* **Selected extract**

Segment Open

The American Civil Liberties Union and the Center for Constitutional Rights challenged this in court. They argued, reasonably, that the Constitution doesn't allow the president to order the execution of American citizens without trial, regardless of how dangerous they might be.
They lost. The courts declined to intervene.
On September 30, 2011, a CIA drone killed al-Awlaki in Yemen, along with another American citizen named Samir Khan.
Two weeks later, another drone strike killed al-Awlaki's sixteen-year-old son, Abdulrahman, also an American citizen. The government initially claimed he was a military-age male at a militant gathering. His family said he was looking for his father and had no connection to terrorism.
Six years after that, in January 2017, American forces raided a village in Yemen called Yakla. Among the dead was Nawar al-Awlaki—al-Awlaki's eight-year-old daughter, also an American citizen. She was shot to death along with somewhere between nine and twenty-nine other civilians, depending on whose count you trust.
Three generations of one American family, killed by their own government without trial.
The Continuing Practice
Every American president since George W. Bush has continued and expanded the practice of targeted killing.
Obama, despite his background as a constitutional law professor, dramatically increased drone strikes and signed the order to kill al-Awlaki. Trump continued the policy, killing Soleimani and, according to a New York Times report, working with Israeli operatives to assassinate al-Qaeda figure Abdullah Ahmed Abdullah on the streets of Tehran in August 2020.
Biden continued the practice too. On July 31, 2022, a CIA drone killed Ayman al-Zawahiri, who had led al-Qaeda after bin Laden's death, while he stood on a balcony in Kabul.
These killings are popular with the American public. They're seen as tough, decisive, and effective—getting the bad guys without risking American lives. The targets are always described as terrorists, militants, threats. And maybe they were. That's not really the point.
The point is that someone decided they should die without proving it to anyone outside the executive branch. No adversarial process. No defense. No appeal. Just intelligence assessments we're asked to trust, followed by a missile.
The Rest of the World
It would be comforting to think extrajudicial killing is primarily an American problem, or a problem of history's dictatorships. It isn't.
The list of countries where human rights organizations document systematic extrajudicial killings reads like a tour of the globe: Burundi, the Democratic Republic of the Congo, Egypt, Eritrea, Ethiopia, Ivory Coast, Kenya, Libya, Brazil, Colombia, Jamaica, Mexico, Venezuela, Afghanistan, Azerbaijan.

Segment Closed

* **Provided information**
Segment Open

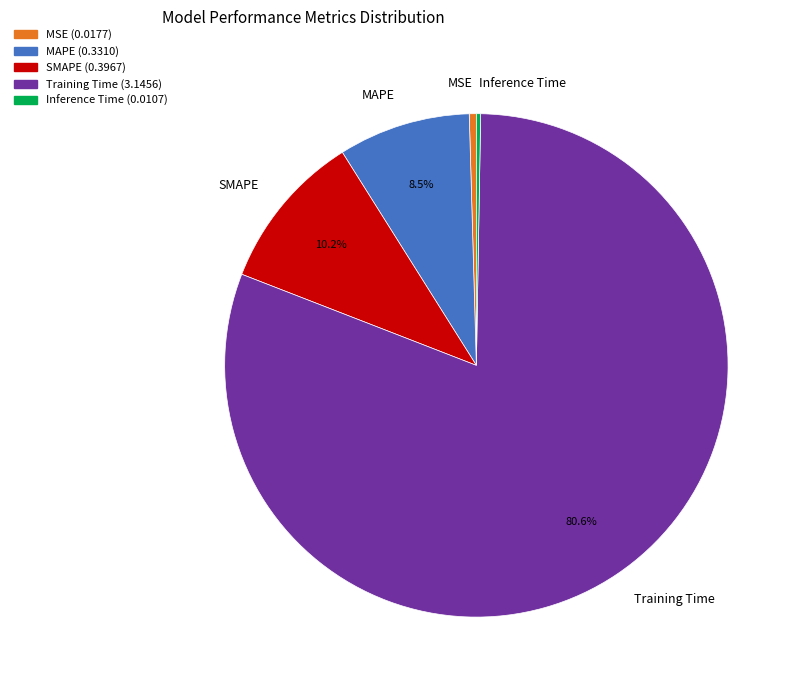

Is there any slice that represents more than half of the pie?

Yes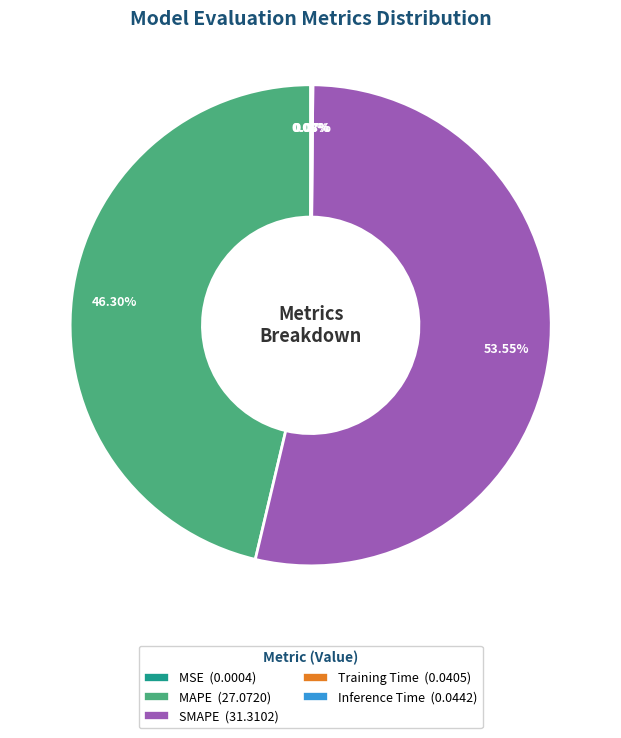

Does SMAPE account for over 50% of the chart?

Yes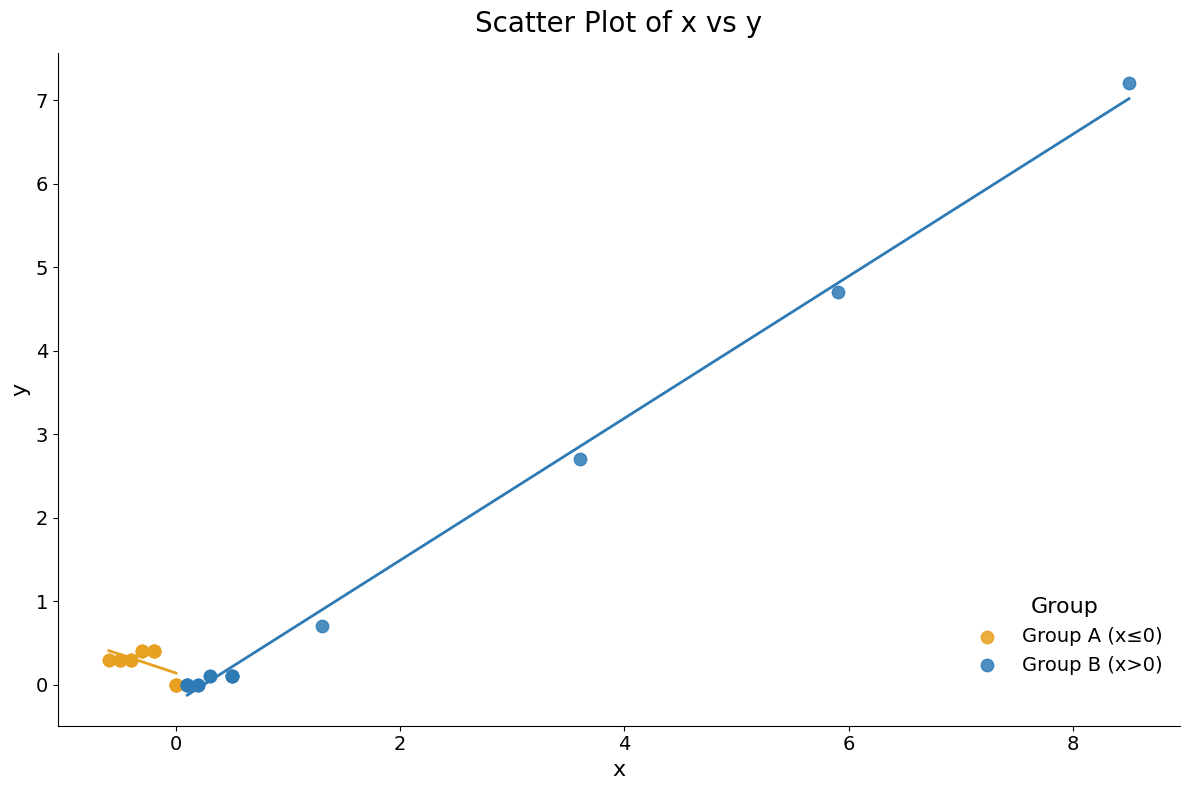

Which series contains the highest Y value?

Group B (x>0)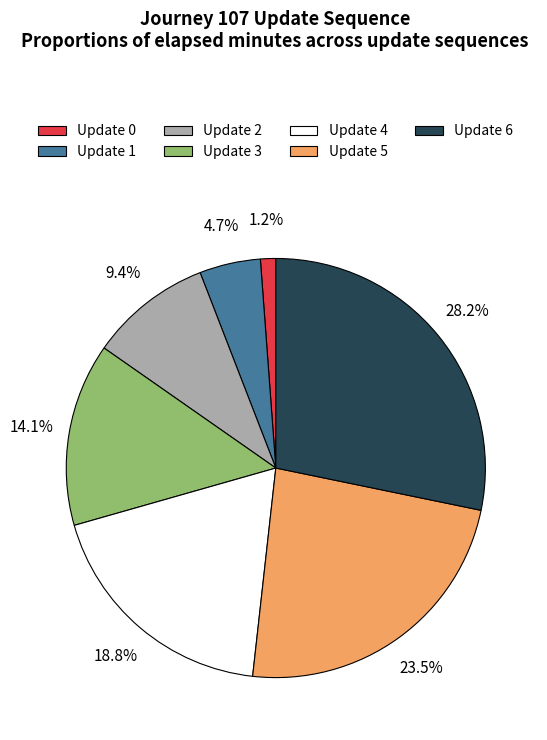

Between Update 4 and Update 6, which is larger?

Update 6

Segment Closed

* **Your tasks**
1. According to the passage on targeted killings, where was Ayman al-Zawahiri standing when the CIA drone killed him?
2. Write the next part of the passage on targeted killings, picking up after its final sentence.

* **Outputs by task**
1. On a balcony in Kabul.

2.
Egypt's National Security Agency and Interior Ministry police killed more than a dozen people described as "terrorists" in September 2021 alone. Investigations found the victims posed no threat when killed—many were already in custody. Their families said they had no connection to violence.
Venezuela is particularly stark. Since 2016, security forces have killed nearly eighteen thousand people for what the government calls "resistance to authority." Human Rights Watch found that many of these killings may constitute extrajudicial execution. Amnesty International documented more than 8,200 such killings between 2015 and 2017 alone. When Michelle Bachelet, the United Nations human rights chief, visited in 2019, she called the numbers "shockingly high" and demanded the dissolution of the Special Action Forces responsible.
In Kenya, extrajudicial executions are common in informal settlements—the slums where the poor live—and in northern regions where the government conducts counterterrorism operations against groups linked to al-Shabaab.
Australia has its own dark history. Aboriginal deaths in custody represent a continuing crisis, with Indigenous Australians dying in police and prison custody at disturbing rates. A series of more than eighty murders of gay men in Sydney between the 1970s and 1990s—the "gay gang murders"—remain largely unsolved. And the Brereton Report, released in 2020, found credible evidence that Australian special forces committed war crimes in Afghanistan, including the unlawful killing of prisoners and civilians.
Azerbaijan, during its conflict with Armenia over Nagorno-Karabakh, has been documented executing prisoners of war and civilians—acts that various sources have characterized as ethnic cleansing. The Lemkin Institute for Genocide Prevention has warned about Azerbaijan's escalating human rights violations against ethnic Armenians.
The American Paradox
The Human Rights Measurement Initiative scores countries on how well they protect the right to be free from extrajudicial execution. The scale runs from zero to ten.
The United States scores 4.1.
That number might surprise Americans accustomed to thinking of their country as a beacon of human rights. But it reflects not just drone strikes and targeted killings abroad. It reflects a domestic history that Americans have only recently begun to confront.
Lynching was America's homegrown form of extrajudicial killing. From the 1830s through the 1960s, mobs murdered people—predominantly Black Americans—without any pretense of legal process. The practice reached its peak between the 1890s and 1920s. While most lynchings occurred in the South, they happened in the Midwest and border states too. The victims were burned, shot, hanged, beaten to death. Their bodies were sometimes mutilated, their killings sometimes advertised in advance, their deaths sometimes photographed and turned into postcards.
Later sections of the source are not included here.